Lesedauer ca. 6 Minuten

Ha. Eine glatte Auflage. Hier nehme ich Wien – und auch noch das Weinviertel.

Zwei Weinbaugebiete mit möglicherweise etwas anderen Voraussetzugen – sowohl von der gefühlsmäßigen als auch von der komerziell-wirtschaftlichen Seite gesehen. Wie auch immer – das ist nicht esentiell – sondern: beide recht heterogenen Gebiete erzeugen gerade zu jetzigen Zeiten die besten Weine ever hedonistische Veltliner, charismatische Gemischte Sätze, grandiose Sekte – und auch die BIO Szene blüht.

Möglich war und ist dies alles nur durch das Durchhaltevermögen von Führungsbetrieben, die die jungen Nachfolger mit Leidenschaft und Feingefühl geimpft haben – und der Erfolg steht einer breiten, selbstbewussten jungen Winzergeneration gut. Hilfreich ist in jedem Fall, dass eben gute Weißweine einen “Lauf” bekommen haben und die Betriebe aus einem Reservoir von alten Weingärten, und guten Lagen schöpfen können.

Wien – Die Capitale Vindobona ist auch altes Weinland, das von römischen Truppen gegründet wurde – und vor den Toren der Stadt gute Bedingungen vorfand. Allerdings gelang erst in den späten 1980-er Jahren die Hinwendung zum guten Qualitätswein. Vorher huldigte man treu und unaufgeregt der Kultur der einfachen Heurigen, wo seit jeher der Wein Trost, Freude und Durstlöscher in trivialer Dreisamkeit war. Und günstig sein musste.

● Ziel der Übung
Tippen Sie den obigen Text über den Wein aus Wien und dem Weinviertel vollständig und zeichengetreu ab.

Aus einer Sammlung entnommene Datensätze:
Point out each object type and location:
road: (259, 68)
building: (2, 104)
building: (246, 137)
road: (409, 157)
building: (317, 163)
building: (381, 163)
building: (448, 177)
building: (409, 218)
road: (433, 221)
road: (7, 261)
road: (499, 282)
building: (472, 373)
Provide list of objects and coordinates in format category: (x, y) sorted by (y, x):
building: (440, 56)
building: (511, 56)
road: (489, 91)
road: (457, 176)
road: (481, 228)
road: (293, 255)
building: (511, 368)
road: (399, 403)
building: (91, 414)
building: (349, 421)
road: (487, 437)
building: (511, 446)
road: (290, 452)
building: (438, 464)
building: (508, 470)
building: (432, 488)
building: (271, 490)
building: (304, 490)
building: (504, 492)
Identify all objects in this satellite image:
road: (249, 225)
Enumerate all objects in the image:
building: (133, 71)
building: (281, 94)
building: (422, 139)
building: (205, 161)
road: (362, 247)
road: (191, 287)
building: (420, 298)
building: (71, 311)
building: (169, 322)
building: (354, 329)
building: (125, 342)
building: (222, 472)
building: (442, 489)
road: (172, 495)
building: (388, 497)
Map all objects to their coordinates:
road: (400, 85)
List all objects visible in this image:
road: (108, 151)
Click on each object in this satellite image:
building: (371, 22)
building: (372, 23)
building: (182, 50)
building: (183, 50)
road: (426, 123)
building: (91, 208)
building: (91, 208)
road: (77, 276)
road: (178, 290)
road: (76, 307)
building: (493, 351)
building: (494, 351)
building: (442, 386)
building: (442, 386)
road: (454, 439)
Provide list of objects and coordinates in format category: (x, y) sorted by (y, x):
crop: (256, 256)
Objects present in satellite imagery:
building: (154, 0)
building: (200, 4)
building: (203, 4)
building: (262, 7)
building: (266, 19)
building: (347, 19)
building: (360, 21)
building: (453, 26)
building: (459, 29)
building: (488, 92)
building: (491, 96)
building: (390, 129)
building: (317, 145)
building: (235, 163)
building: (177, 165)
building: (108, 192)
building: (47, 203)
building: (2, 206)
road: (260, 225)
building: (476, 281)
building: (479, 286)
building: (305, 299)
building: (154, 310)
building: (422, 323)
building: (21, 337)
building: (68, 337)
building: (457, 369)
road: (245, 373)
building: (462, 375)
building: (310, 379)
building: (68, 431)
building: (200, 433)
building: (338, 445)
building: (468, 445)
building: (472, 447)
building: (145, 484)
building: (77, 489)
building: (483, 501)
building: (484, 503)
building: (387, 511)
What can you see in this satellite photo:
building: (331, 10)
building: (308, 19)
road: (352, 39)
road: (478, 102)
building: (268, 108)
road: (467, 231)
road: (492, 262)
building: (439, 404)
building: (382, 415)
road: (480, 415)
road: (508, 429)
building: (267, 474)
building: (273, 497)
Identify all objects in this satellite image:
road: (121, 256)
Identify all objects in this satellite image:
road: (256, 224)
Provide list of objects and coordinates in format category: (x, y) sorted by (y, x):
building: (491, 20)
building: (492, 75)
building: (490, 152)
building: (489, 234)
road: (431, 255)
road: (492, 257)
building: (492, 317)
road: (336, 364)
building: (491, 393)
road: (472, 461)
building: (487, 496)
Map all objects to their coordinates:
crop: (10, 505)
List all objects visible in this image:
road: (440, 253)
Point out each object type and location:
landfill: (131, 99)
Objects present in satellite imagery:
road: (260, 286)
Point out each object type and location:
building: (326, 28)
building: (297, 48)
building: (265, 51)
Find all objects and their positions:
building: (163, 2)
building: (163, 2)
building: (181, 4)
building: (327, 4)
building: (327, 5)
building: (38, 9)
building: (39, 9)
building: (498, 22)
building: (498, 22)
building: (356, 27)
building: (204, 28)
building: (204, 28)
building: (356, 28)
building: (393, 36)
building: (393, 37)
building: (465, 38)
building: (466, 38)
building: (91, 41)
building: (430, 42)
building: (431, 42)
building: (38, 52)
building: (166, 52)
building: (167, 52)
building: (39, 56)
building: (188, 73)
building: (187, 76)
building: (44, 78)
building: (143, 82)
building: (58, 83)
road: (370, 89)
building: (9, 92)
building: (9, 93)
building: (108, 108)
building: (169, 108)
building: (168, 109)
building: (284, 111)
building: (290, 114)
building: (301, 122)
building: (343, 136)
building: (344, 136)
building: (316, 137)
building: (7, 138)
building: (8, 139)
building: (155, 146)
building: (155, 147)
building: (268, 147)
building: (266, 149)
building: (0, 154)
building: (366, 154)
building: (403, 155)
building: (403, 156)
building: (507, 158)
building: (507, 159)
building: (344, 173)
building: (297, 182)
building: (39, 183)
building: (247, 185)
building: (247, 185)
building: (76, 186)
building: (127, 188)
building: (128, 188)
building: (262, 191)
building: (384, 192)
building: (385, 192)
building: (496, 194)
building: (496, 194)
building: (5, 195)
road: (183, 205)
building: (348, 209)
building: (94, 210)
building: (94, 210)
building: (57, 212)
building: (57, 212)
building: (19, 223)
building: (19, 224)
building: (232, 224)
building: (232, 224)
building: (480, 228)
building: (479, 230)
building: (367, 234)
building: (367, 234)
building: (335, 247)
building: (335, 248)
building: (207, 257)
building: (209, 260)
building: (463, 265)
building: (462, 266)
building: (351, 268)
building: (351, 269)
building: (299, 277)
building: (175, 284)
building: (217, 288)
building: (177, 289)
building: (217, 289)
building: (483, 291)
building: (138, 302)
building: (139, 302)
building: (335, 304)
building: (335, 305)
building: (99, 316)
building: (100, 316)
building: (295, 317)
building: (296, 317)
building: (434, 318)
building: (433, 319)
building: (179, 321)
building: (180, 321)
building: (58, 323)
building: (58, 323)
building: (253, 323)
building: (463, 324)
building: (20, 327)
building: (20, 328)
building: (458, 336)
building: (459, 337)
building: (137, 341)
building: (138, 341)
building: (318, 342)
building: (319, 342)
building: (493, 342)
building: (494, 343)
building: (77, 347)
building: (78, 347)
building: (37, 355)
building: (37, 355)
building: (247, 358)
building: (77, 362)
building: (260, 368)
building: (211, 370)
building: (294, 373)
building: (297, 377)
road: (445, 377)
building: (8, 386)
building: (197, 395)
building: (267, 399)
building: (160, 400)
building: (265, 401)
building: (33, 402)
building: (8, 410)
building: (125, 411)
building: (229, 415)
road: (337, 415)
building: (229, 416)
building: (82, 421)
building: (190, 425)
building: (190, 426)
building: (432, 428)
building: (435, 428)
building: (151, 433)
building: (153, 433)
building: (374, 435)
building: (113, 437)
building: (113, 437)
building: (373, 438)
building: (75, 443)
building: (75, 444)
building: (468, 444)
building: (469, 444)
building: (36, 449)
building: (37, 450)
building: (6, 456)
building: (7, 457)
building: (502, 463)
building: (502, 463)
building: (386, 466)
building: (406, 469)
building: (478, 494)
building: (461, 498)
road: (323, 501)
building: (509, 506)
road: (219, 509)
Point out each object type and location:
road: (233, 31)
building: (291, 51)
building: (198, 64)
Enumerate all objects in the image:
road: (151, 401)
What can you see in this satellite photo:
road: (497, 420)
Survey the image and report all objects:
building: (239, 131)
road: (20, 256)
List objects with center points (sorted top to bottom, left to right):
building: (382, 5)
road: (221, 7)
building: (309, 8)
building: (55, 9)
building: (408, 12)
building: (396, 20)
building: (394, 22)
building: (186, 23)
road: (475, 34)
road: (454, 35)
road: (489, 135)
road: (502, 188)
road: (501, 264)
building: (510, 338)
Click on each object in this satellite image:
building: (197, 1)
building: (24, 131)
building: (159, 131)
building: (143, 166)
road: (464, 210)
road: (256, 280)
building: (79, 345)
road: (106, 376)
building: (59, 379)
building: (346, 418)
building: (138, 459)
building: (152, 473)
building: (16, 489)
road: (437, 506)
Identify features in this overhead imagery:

● Ergebnis
Lesedauer ca. 6 Minuten

Ha. Eine glatte Auflage. Hier nehme ich Wien – und auch noch das Weinviertel.

Zwei Weinbaugebiete mit möglicherweise etwas anderen Voraussetzugen – sowohl von der gefühlsmäßigen als auch von der komerziell-wirtschaftlichen Seite gesehen. Wie auch immer – das ist nicht esentiell – sondern: beide recht heterogenen Gebiete erzeugen gerade zu jetzigen Zeiten die besten Weine ever hedonistische Veltliner, charismatische Gemischte Sätze, grandiose Sekte – und auch die BIO Szene blüht.

Möglich war und ist dies alles nur durch das Durchhaltevermögen von Führungsbetrieben, die die jungen Nachfolger mit Leidenschaft und Feingefühl geimpft haben – und der Erfolg steht einer breiten, selbstbewussten jungen Winzergeneration gut. Hilfreich ist in jedem Fall, dass eben gute Weißweine einen “Lauf” bekommen haben und die Betriebe aus einem Reservoir von alten Weingärten, und guten Lagen schöpfen können.

Wien – Die Capitale Vindobona ist auch altes Weinland, das von römischen Truppen gegründet wurde – und vor den Toren der Stadt gute Bedingungen vorfand. Allerdings gelang erst in den späten 1980-er Jahren die Hinwendung zum guten Qualitätswein. Vorher huldigte man treu und unaufgeregt der Kultur der einfachen Heurigen, wo seit jeher der Wein Trost, Freude und Durstlöscher in trivialer Dreisamkeit war. Und günstig sein musste.